Figure 2: Stable meta-training requires a large population size of at least 20 agents. Meta-training performance is shown for a single run with the mean and standard deviation across the agent population.
Practical Implementation
- Population-Based Learning: MetaGenRL utilizes a population of agents simulating different environments for robust meta-learning. Each agent iteratively updates policy parameters through Lα, sharing insights across the agent population.
- Sample Efficiency: By utilizing second-order gradients and off-policy data, MetaGenRL achieves higher sample efficiency than prior methods like EPG, which require extensive simulations.
- Neural Objective Function: The objective function, Lα, is parameterized using an LSTM network that processes trajectories in reverse. This function is capable of varying input dimensions due to environment-specific action and state differences, maintaining versatility and generalization power.
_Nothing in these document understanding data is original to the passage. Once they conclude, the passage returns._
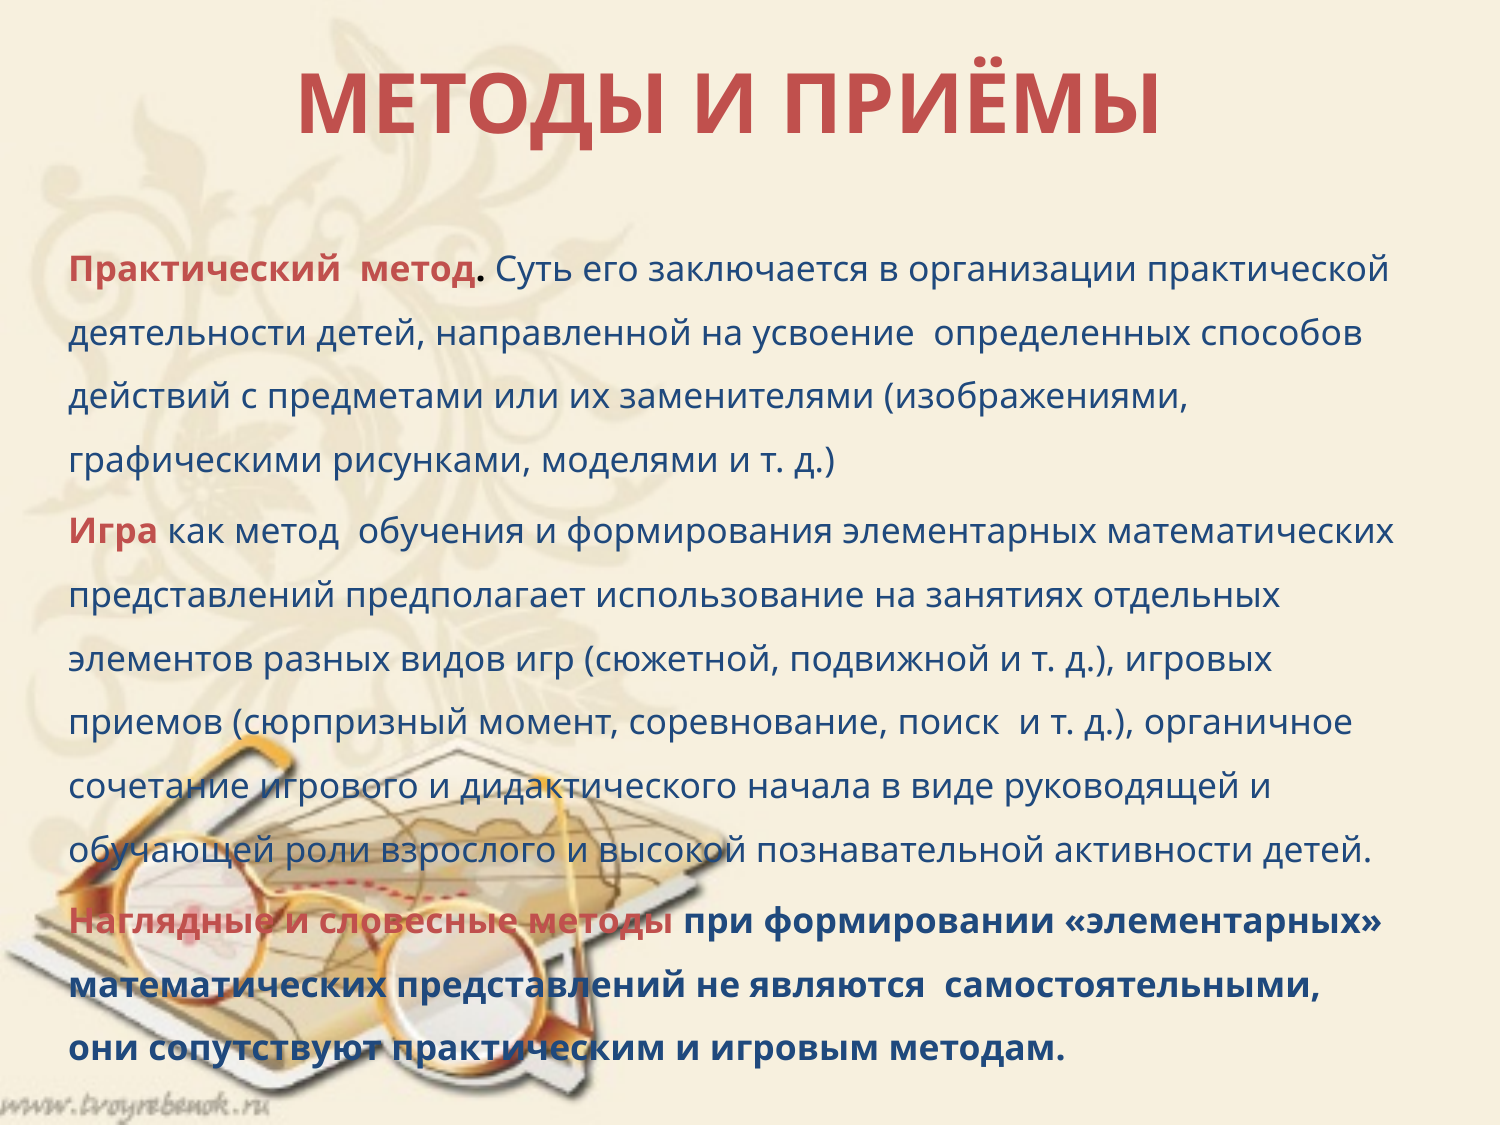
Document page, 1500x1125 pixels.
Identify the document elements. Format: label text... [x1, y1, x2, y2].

title Методы и приёмы [64, 42, 1394, 172]
list Практический метод. Суть его заключается в организации практической деятельности детей, направленной на усвоение определенных способов действий с предметами или их заменителями (изображениями, графическими рисунками, моделями и т. д.) Игра как метод обучения и формирования элементарных математических представлений предполагает использование на занятиях отдельных элементов разных видов игр (сюжетной, подвижной и т. д.), игровых приемов (сюрпризный момент, соревнование, поиск и т. д.), органичное сочетание игрового и дидактического начала в виде руководящей и обучающей роли взрослого и высокой познавательной активности детей. Наглядные и словесные методы при формировании «элементарных» математических представлений не являются самостоятельными, они сопутствуют практическим и игровым методам. [53, 172, 1412, 1125]
picture [0, 0, 1500, 1125]
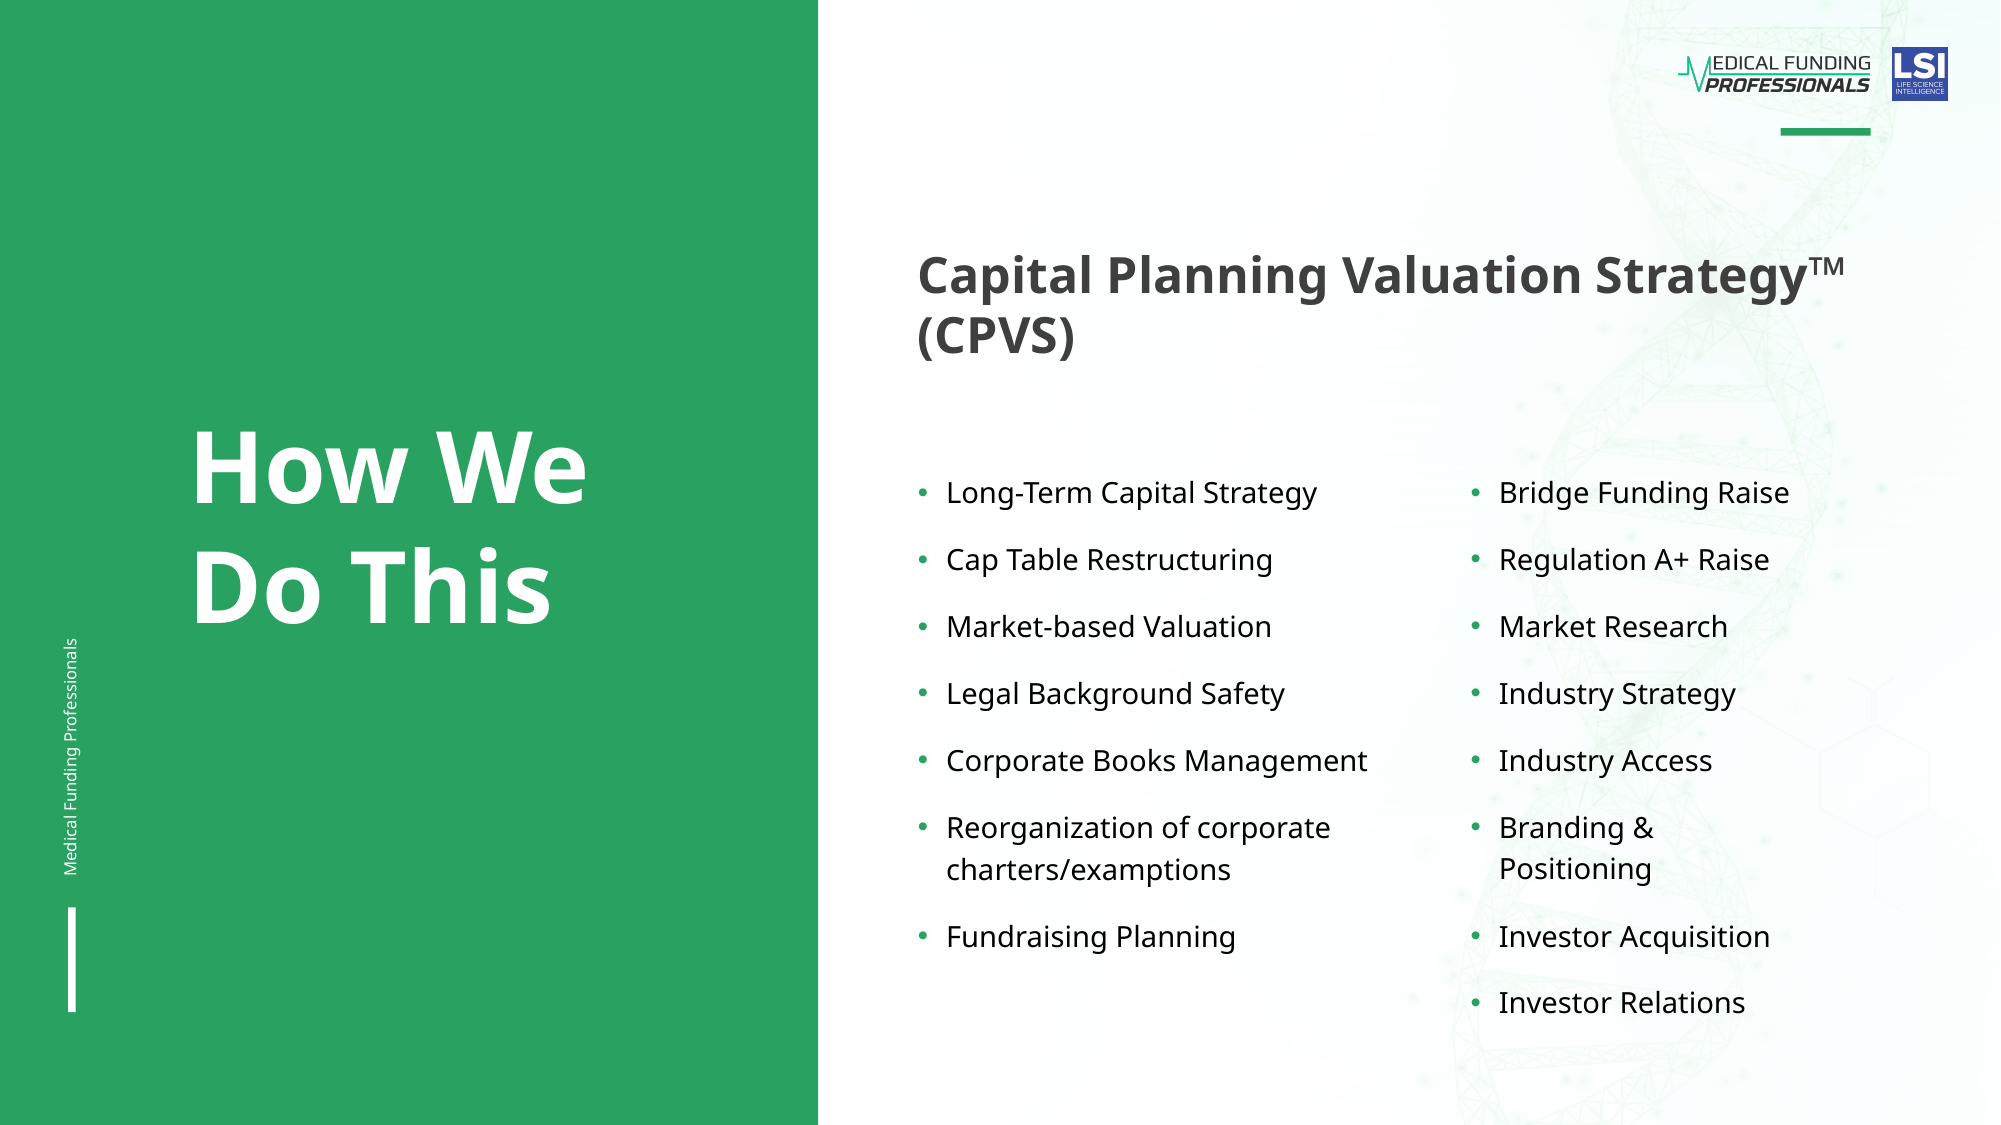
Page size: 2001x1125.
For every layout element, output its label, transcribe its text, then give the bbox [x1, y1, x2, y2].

text_box Bridge Funding Raise Regulation A+ Raise Market Research Industry Strategy Industry Access Branding & Positioning Investor Acquisition Investor Relations [1455, 459, 1827, 1095]
text_box Capital Planning Valuation Strategy™ (CPVS) [902, 236, 1869, 372]
text_box How We Do This [173, 395, 726, 651]
text_box [68, 907, 76, 1013]
text_box [1780, 128, 1871, 136]
text_box Medical Funding Professionals [52, 619, 88, 892]
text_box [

- Ablation Studies and Adaptation: Experiments reveal that aspects like the inclusion of value estimates and trajectory processing order significantly impact the stability and performance of meta-learning, shedding light on necessary conditions for effective generalization.
Empirical Analysis and Results
MetaGenRL was evaluated using diverse continuous control tasks, demonstrating substantial improvements over traditional RL algorithms such as PPO, REINFORCE, and RL2. It shows a marked ability to generalize, evidenced by its success at applying learned objectives across unseen environments, notably achieving competitive results with DDPG under specific conditions.
In ablation studies, the importance of parameters like the size of the agent population and the incorporation of multiple environments during training were highlighted, indicating that larger populations and diverse training environments improve stability and performance.
The evaluation metrics consistently demonstrate MetaGenRL's strength in training randomly initialized agents to effectively learn optimal policies in both familiar and novel scenarios.

Figure 3: Meta-training on Cheetah, Lunar, Walker, and Ant with 20 or 40 agents; meta-testing on the out-of-distribution Hopper environment. We compare to previous MetaGenRL configurations.
Conclusion
MetaGenRL represents a significant advance in the field of meta-RL by meta-learning the objectives used to guide policy updates. Its ability to generalize across environments substantiates the benefit of treating learning rules as learnable functions. The insights gained from this research open avenues for further exploration into adaptive, environment-agnostic meta-learning strategies that exploit richer meta-contextual information and enhance long-term learning capabilities in AI agents. Future research could explore extending the input capabilities of Lα or improving introspection and representation learning within the objective function to further refine learning dynamics.